Back to the bandwagon. I really don’t mind the casual bandwagon fan. I mean, let’s face it; don’t you want to share in the excitement cheering for a champion gives, rather than the dejection of a perennial loser? Especially when you’re young, it’s easier and more likely, that you’re going to gravitate to the most successful team of the day. Eventually that might lead to a longer standing appreciation for the team. My own favourite baseball team for example, the Minnesota Twins, gained my loyalty in the 90’s because they were really good. They were the best and most exciting team to watch, when I first started watching the sport. There’s a deep sense of nostalgia associated with the team; I may not have liked baseball as much if say, the New York Mets were the team du jour.

Now I’m not trying to say people should stop cheering for their teams.

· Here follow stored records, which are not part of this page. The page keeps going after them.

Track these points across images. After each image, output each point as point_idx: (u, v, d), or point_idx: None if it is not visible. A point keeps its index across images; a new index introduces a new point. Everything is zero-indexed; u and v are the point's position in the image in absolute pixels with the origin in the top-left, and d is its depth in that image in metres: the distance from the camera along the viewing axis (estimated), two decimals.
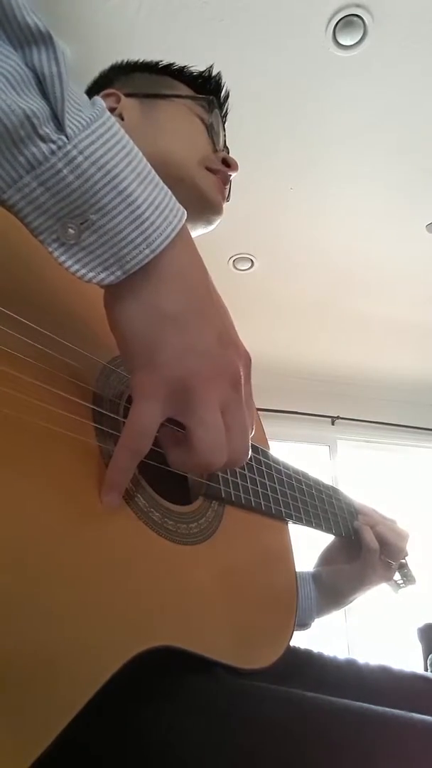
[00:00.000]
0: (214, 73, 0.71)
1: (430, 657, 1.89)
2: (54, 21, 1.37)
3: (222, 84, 0.72)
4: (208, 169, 0.64)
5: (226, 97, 0.73)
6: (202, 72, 0.71)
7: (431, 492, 2.99)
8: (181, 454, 0.37)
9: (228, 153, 0.70)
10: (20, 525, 0.30)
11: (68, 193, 0.28)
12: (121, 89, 0.66)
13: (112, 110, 0.64)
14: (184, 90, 0.68)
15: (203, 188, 0.63)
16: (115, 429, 0.40)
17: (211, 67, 0.71)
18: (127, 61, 0.72)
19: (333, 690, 0.43)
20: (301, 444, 2.96)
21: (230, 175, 0.67)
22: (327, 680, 0.57)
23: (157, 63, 0.71)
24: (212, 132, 0.66)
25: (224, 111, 0.73)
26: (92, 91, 0.71)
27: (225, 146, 0.70)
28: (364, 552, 0.72)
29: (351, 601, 0.73)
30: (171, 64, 0.70)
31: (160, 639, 0.35)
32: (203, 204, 0.64)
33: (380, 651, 2.58)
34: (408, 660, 2.08)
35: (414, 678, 0.59)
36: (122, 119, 0.63)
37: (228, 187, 0.69)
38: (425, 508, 2.83)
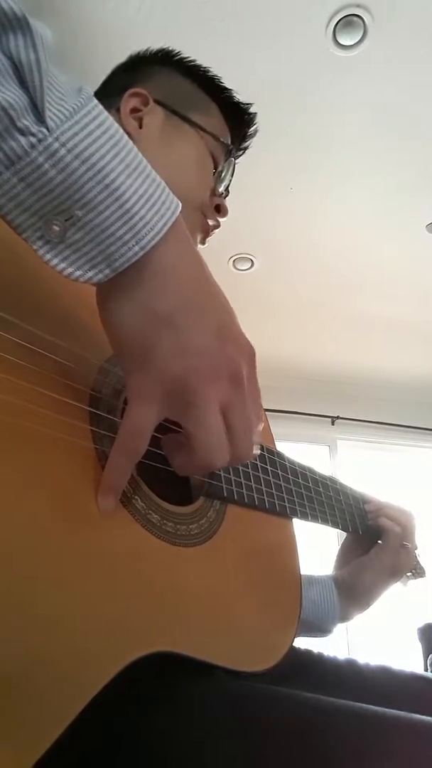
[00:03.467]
0: (251, 109, 0.71)
1: (430, 657, 1.88)
2: (54, 21, 1.37)
3: (254, 121, 0.72)
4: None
5: (254, 134, 0.73)
6: (241, 103, 0.71)
7: (431, 492, 2.99)
8: (183, 457, 0.37)
9: (227, 195, 0.69)
10: (14, 530, 0.29)
11: (51, 188, 0.27)
12: (152, 90, 0.65)
13: (136, 111, 0.63)
14: (214, 116, 0.68)
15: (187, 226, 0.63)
16: (112, 430, 0.39)
17: (249, 104, 0.71)
18: (175, 54, 0.69)
19: (333, 690, 0.43)
20: (301, 444, 2.95)
21: (219, 222, 0.67)
22: (327, 680, 0.56)
23: (204, 71, 0.69)
24: (219, 177, 0.66)
25: (246, 145, 0.74)
26: (124, 73, 0.70)
27: (227, 190, 0.69)
28: (388, 538, 0.69)
29: (373, 600, 0.69)
30: (214, 78, 0.69)
31: (157, 645, 0.34)
32: None
33: (380, 651, 2.58)
34: (408, 660, 2.08)
35: (414, 678, 0.59)
36: (140, 126, 0.62)
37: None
38: (425, 508, 2.83)
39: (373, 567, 0.69)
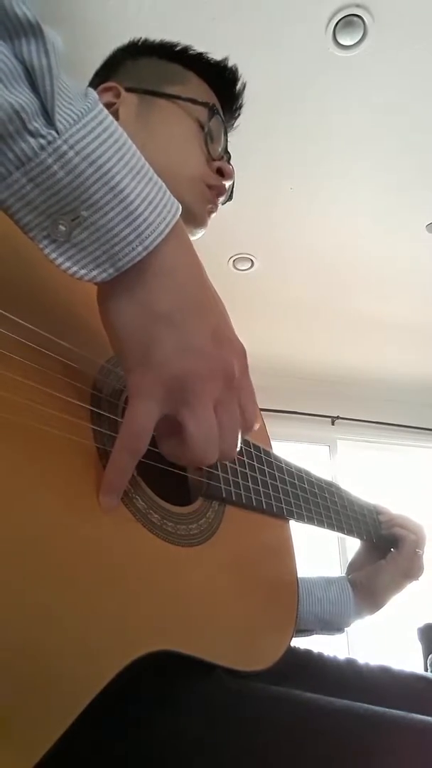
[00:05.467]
0: (230, 64, 0.68)
1: (430, 657, 1.89)
2: (54, 22, 1.37)
3: (238, 76, 0.69)
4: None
5: (242, 89, 0.70)
6: (219, 62, 0.68)
7: (431, 492, 2.99)
8: (174, 445, 0.37)
9: (228, 158, 0.67)
10: (16, 528, 0.29)
11: (59, 189, 0.28)
12: (123, 80, 0.64)
13: (110, 105, 0.62)
14: (192, 83, 0.65)
15: (188, 203, 0.60)
16: (114, 430, 0.39)
17: (226, 58, 0.68)
18: (143, 42, 0.68)
19: (333, 690, 0.43)
20: (301, 444, 2.96)
21: (225, 186, 0.65)
22: (327, 680, 0.56)
23: (172, 46, 0.67)
24: (208, 139, 0.63)
25: (238, 104, 0.71)
26: (100, 74, 0.69)
27: (226, 151, 0.67)
28: (405, 545, 0.74)
29: (387, 601, 0.73)
30: (186, 49, 0.67)
31: (158, 644, 0.35)
32: (186, 216, 0.62)
33: (380, 651, 2.58)
34: (408, 660, 2.08)
35: (414, 678, 0.59)
36: (117, 119, 0.61)
37: (231, 189, 0.67)
38: (425, 508, 2.83)
39: (389, 570, 0.73)
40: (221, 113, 0.66)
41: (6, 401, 0.32)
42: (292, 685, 0.42)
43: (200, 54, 0.67)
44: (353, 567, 0.78)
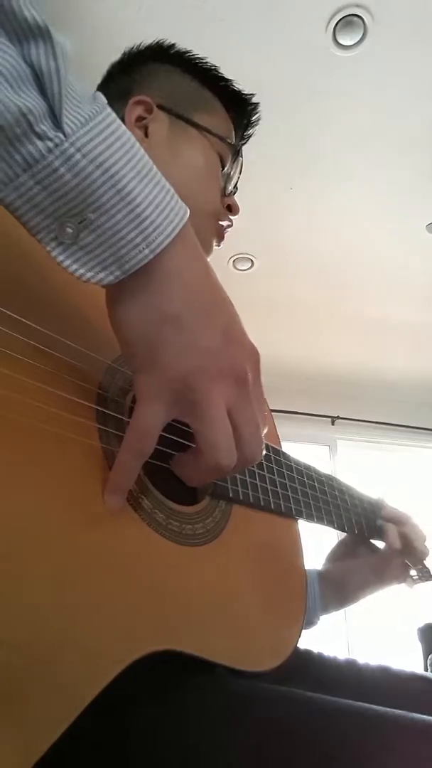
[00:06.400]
0: (253, 99, 0.71)
1: (430, 657, 1.89)
2: (53, 21, 1.37)
3: (257, 110, 0.72)
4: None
5: (256, 122, 0.73)
6: (244, 95, 0.70)
7: (431, 492, 2.99)
8: (192, 465, 0.37)
9: (235, 192, 0.69)
10: (21, 528, 0.29)
11: (66, 191, 0.28)
12: (154, 93, 0.64)
13: (141, 119, 0.63)
14: (218, 114, 0.67)
15: (202, 240, 0.62)
16: (120, 429, 0.39)
17: (251, 94, 0.71)
18: (173, 49, 0.68)
19: (333, 690, 0.43)
20: (301, 444, 2.95)
21: (232, 223, 0.67)
22: (327, 680, 0.57)
23: (203, 64, 0.68)
24: (227, 179, 0.66)
25: (250, 133, 0.74)
26: (124, 69, 0.69)
27: (235, 187, 0.69)
28: (385, 549, 0.72)
29: (357, 600, 0.72)
30: (214, 71, 0.68)
31: (162, 643, 0.35)
32: None
33: (380, 651, 2.58)
34: (408, 660, 2.08)
35: (414, 678, 0.59)
36: (146, 134, 0.62)
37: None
38: (425, 508, 2.83)
39: (362, 573, 0.72)
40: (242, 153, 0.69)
41: (12, 401, 0.32)
42: (292, 685, 0.42)
43: (227, 81, 0.69)
44: (332, 557, 0.77)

What I’m getting at with all this is, it’s a sports team. Your allegiance is probably trivial at best. Relax, appreciate when a great franchise has sustained success. After all, entertaining games are really what should be at the heart of the fan experience. With the fluidity of the market; players being traded and signing elsewhere, why should your fandom be restricted to a team? I mean, sure, I have my favourites, but I find myself gravitating all over the place due to the vast amount of talent across the leagues.

In any case, if you somehow made it through all this, I hope you at least can ease off the gas-pedal when it comes to extolling what a “super fan” you are. Just relax, grab some snacks, and enjoy the games. After all, this is prime sports time. Hockey has started, college and NFL football are in full swing, there’s NBA pre-season, FIFA football, and of course, the best of all: the MLB playoffs.

May the team that sports the best, get all the sports glory!